Not to say I told you so...
Earlier this month, when I suggested arbitration should be a provincial election issue, I was not, of course, expecting it to become a provincial election issue.
The dull topics that interest municipal nerds like me do not make for sexy campaign soundbytes.
As we now see, however, they do make for some expensive stuff.
Not to say I told you so…
A few points need to be acknowledged.
First, Brockville’s firefighters do, as association president Doug Pert says, provide “good value” in their service.
And second, Brockville will likely always have higher-than-average firefighting costs, given its sliced shape.
While the relatively small parallelogram that is this city on the map could, under normal circumstances, be covered by one single fire station located centrally, circumstances are not normal. That parallelogram is sliced near the bottom by railway tracks that, at any given time, could leave blaring fire engines waiting for potentially deadly minutes as a freight train lumbers past.

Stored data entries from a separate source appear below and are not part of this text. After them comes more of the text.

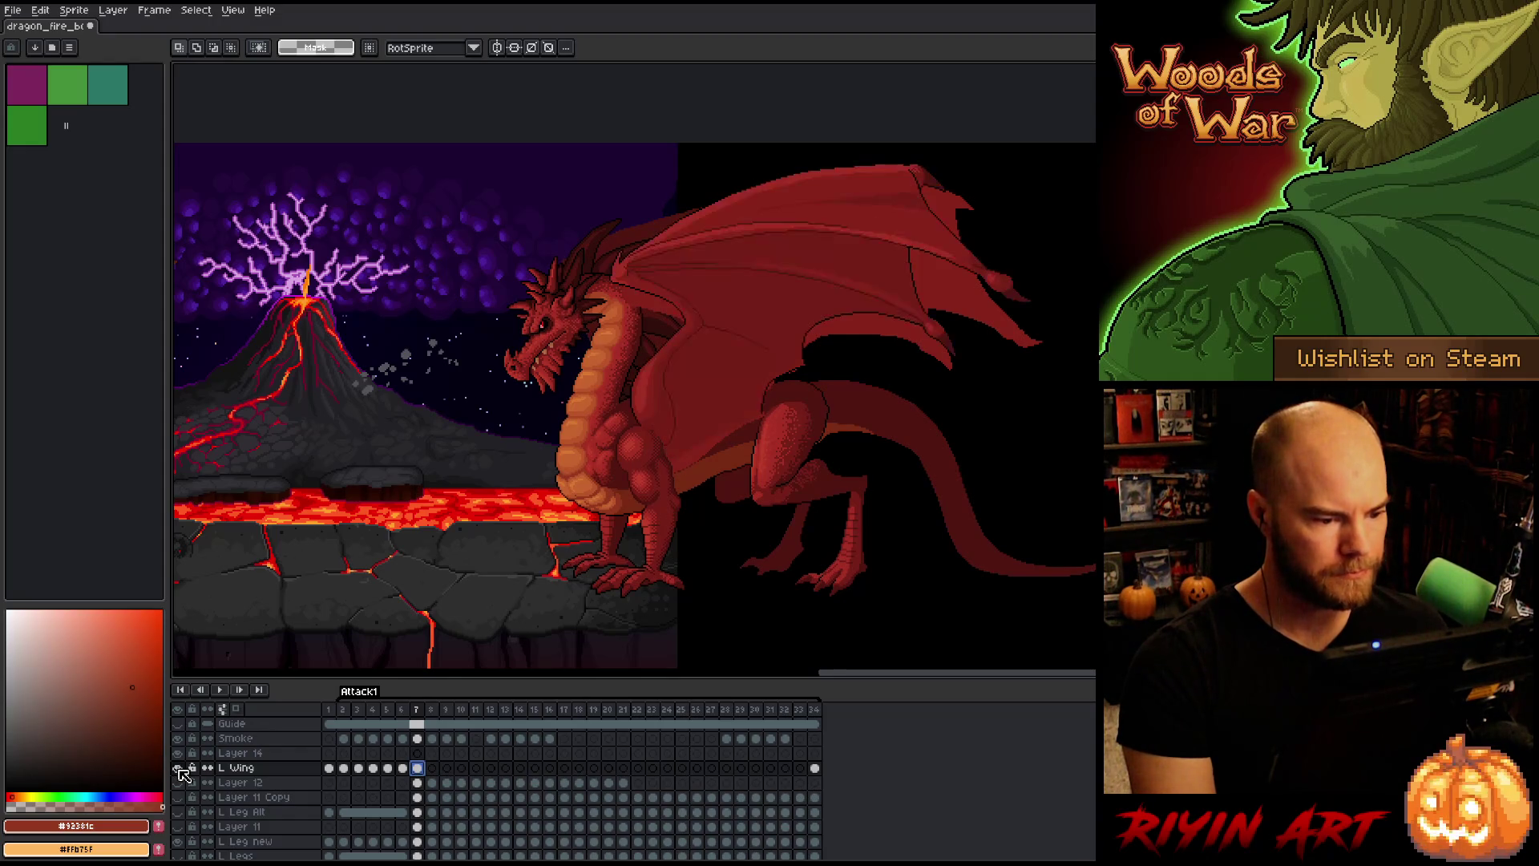
{"action": "left_click", "coordinate": [177, 768]}
{"action": "left_click", "coordinate": [178, 768]}
{"action": "left_click", "coordinate": [178, 768]}
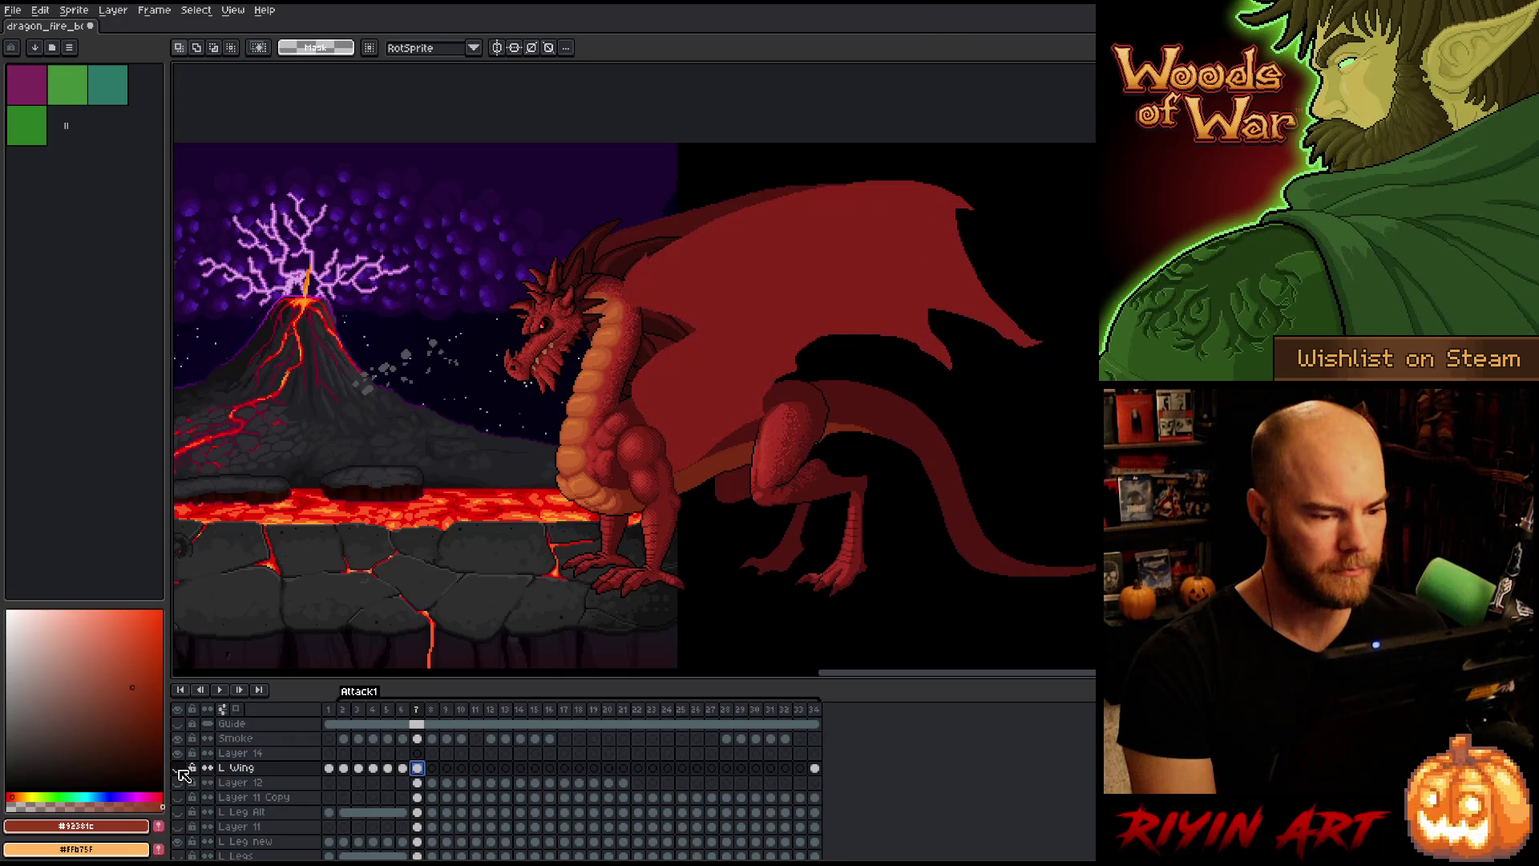
{"action": "left_click", "coordinate": [178, 768]}
{"action": "left_click", "coordinate": [178, 768]}
{"action": "left_click", "coordinate": [178, 768]}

Without a dedicated station south of those tracks, then, home ownership in that part of town would carry some statistical risk – a number, however small, we would never want to see translated into a death.
Still, while accepting that we have to shoulder extra firefighting costs, we must still draw limits. In these times of local economic uncertainty, with a diminishing industrial base not, as yet, being replaced fast enough by the next great economic engine, we will continue to suffer if we are repeatedly forced to give one segment of the public sector 3.5 per cent increases every year.
To be precise, those are just the retroactive increases handed down by the public-sector-minded arbitration panel for 2011 and 2012. The city will soon begin negotiations with firefighters for 2013 and 2014 collective agreements. What incentive would any labour-side negotiators have to hammer out a cost-conscious deal when it knows the nuclear option of arbitration will net it 3.5 per cent?
The fiscal hits could keep on coming, well into 2015, even as we remain a year behind.
This has not become a burning issue in the provincial campaign, as I said, but it will most certainly become an issue in the municipal campaign.
Yet another wage increase handed down by an outside panel, with little apparent understanding of economic and fiscal conditions on the ground, will turn city hall’s plan to switch to the Orangeville firefighting model into a fiscally-tough re-election platform.
It will also give fresh ammunition both to supporters and opponents of the Ontario Provincial Police option for city policing.
Look at the increases we may be saddled with on policing if we don’t do something – anything – to cut costs, OPP supporters will argue.
Supporters of the city police will reply that, once you switch to the OPP, arbitration will still loom in the background, but you will have even less control over labour talks.
Sadly, any control over arbitration lies in the hands of the people we will elect June 12 – and their thoughts on the matter seem of little interest to the electorate at large.